__GIVEN ENTRIES__
_ _ _

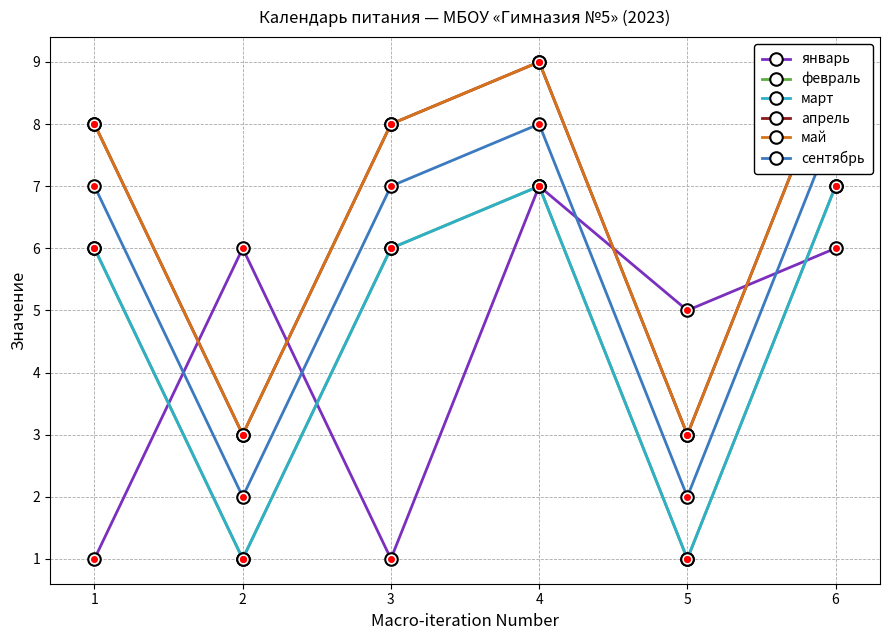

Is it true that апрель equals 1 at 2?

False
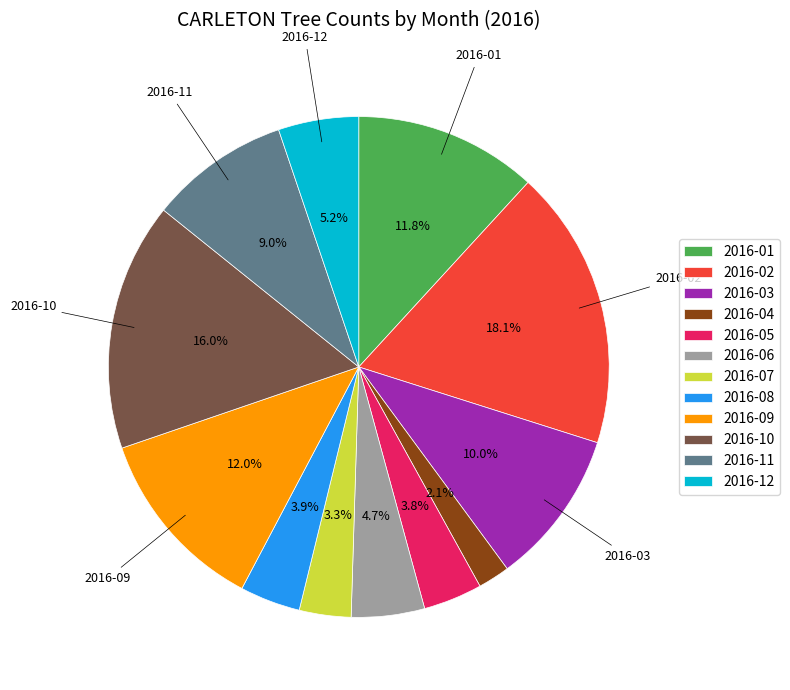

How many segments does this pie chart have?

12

_ _ _

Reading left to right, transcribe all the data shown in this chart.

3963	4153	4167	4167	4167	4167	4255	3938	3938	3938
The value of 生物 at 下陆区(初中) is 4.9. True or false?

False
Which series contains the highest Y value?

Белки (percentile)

_ _ _

__PROBLEM REQUIREMENTS__
Pick out every line in the material above that contains the word "chart" and copy each one down.

__EXERCISE RESPONSE__
How many segments does this pie chart have?
Reading left to right, transcribe all the data shown in this chart.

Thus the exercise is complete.